* What is expected *
Present every line of the listing below as a Markdown table with the columns "Row" and "Line", skipping blank lines. Leave the pictures out.

[Text data extracted from pages]

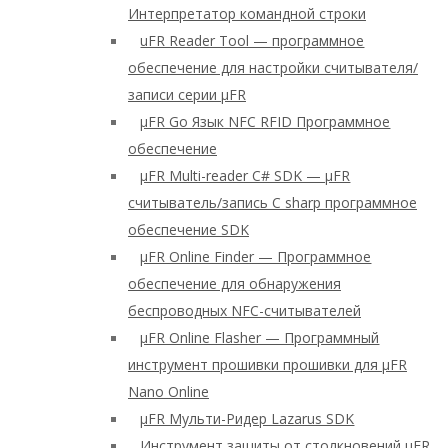
Интерпретатор командной строки
uFR Reader Tool — программное
обеспечение для настройки считывателя/
записи серии μFR
μFR Go Язык NFC RFID Программное
обеспечение
μFR Multi-reader C# SDK — μFR
считыватель/запись C sharp программное
обеспечение SDK
μFR Online Finder — Программное
обеспечение для обнаружения
беспроводных NFC-считывателей
μFR Online Flasher — Программный
инструмент прошивки прошивки для μFR
Nano Online
μFR Мульти-Ридер Lazarus SDK
Инструмент защиты от столкновений μFR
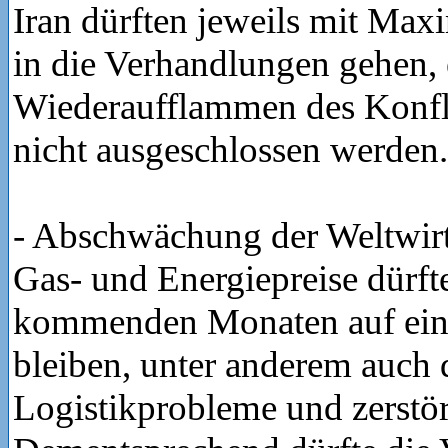
Iran dürften jeweils mit Ma
in die Verhandlungen gehen, 
Wiederaufflammen des Konfl
nicht ausgeschlossen werden.
- Abschwächung der Weltwirts
Gas- und Energiepreise dürft
kommenden Monaten auf ei
bleiben, unter anderem auch 
Logistikprobleme und zerstör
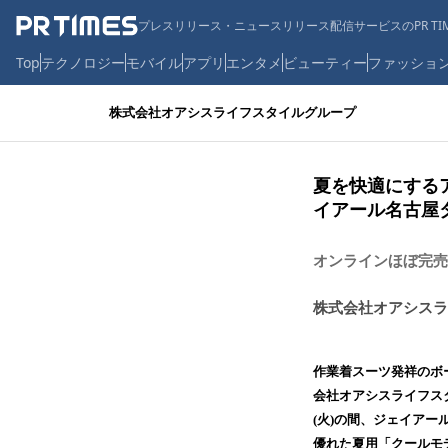
プレスリリース・ニュースリリース配信サービスのPR TIM
Top
テクノロジー
モバイル
アプリ
エンタメ
ビューティー
ファッショ
株式会社オアシスライフスタイルグループ
夏を快適にするア
イアール名古屋
オンラインほぼ完売
株式会社オアシスラ
作業着スーツ発祥のボ
会社オアシスライフスタ
(火)の間、ジェイア
優れた夏用「クールモ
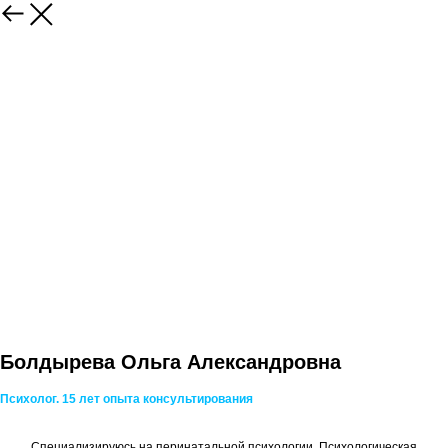
Болдырева Ольга Александровна
Психолог.
15 лет опыта консультирования
Специализируюсь на перинатальной психологии. Психологическая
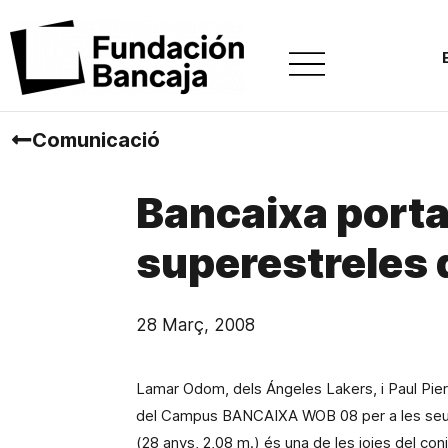
Comunicació
Bancaixa port
superestreles 
28 Març, 2008
Lamar Odom, dels Ángeles Lakers, i Paul Pier
del Campus BANCAIXA WOB 08 per a les seues 
(28 anys,
2,08 m
.) és una de les joies del co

* Exercise solution *
| Row | Line |
|---|---|
| 1 | Интерпретатор командной строки |
| 2 | uFR Reader Tool — программное |
| 3 | обеспечение для настройки считывателя/ |
| 4 | записи серии μFR |
| 5 | μFR Go Язык NFC RFID Программное |
| 6 | обеспечение |
| 7 | μFR Multi-reader C# SDK — μFR |
| 8 | считыватель/запись C sharp программное |
| 9 | обеспечение SDK |
| 10 | μFR Online Finder — Программное |
| 11 | обеспечение для обнаружения |
| 12 | беспроводных NFC-считывателей |
| 13 | μFR Online Flasher — Программный |
| 14 | инструмент прошивки прошивки для μFR |
| 15 | Nano Online |
| 16 | μFR Мульти-Ридер Lazarus SDK |
| 17 | Инструмент защиты от столкновений μFR |
| 18 | Iran dürften jeweils mit Ma |
| 19 | in die Verhandlungen gehen,  |
| 20 | Wiederaufflammen des Konfl |
| 21 | nicht ausgeschlossen werden. |
| 22 | - Abschwächung der Weltwirts |
| 23 | Gas- und Energiepreise dürft |
| 24 | kommenden Monaten auf ei |
| 25 | bleiben, unter anderem auch  |
| 26 | Logistikprobleme und zerstör |
| 27 | プレスリリース・ニュースリリース配信サービスのPR TIM |
| 28 | Top |
| 29 | テクノロジー |
| 30 | モバイル |
| 31 | アプリ |
| 32 | エンタメ |
| 33 | ビューティー |
| 34 | ファッショ |
| 35 | 株式会社オアシスライフスタイルグループ |
| 36 | 夏を快適にするア |
| 37 | イアール名古屋 |
| 38 | オンラインほぼ完売 |
| 39 | 株式会社オアシスラ |
| 40 | 作業着スーツ発祥のボ |
| 41 | 会社オアシスライフスタ |
| 42 | (火)の間、ジェイア |
| 43 | 優れた夏用「クールモ |
| 44 | Болдырева Ольга Александровна |
| 45 | Психолог. |
| 46 | 15 лет опыта консультирования |
| 47 | Специализируюсь на перинатальной психологии. Психологическая |
| 48 | Comunicació |
| 49 | Bancaixa port |
| 50 | superestreles  |
| 51 | 28 Març, 2008 |
| 52 | Lamar Odom, dels Ángeles Lakers, i Paul Pier |
| 53 | del Campus BANCAIXA WOB 08 per a les seues  |
| 54 | (28 anys, |
| 55 | 2,08 m |
| 56 | .) és una de les joies del co |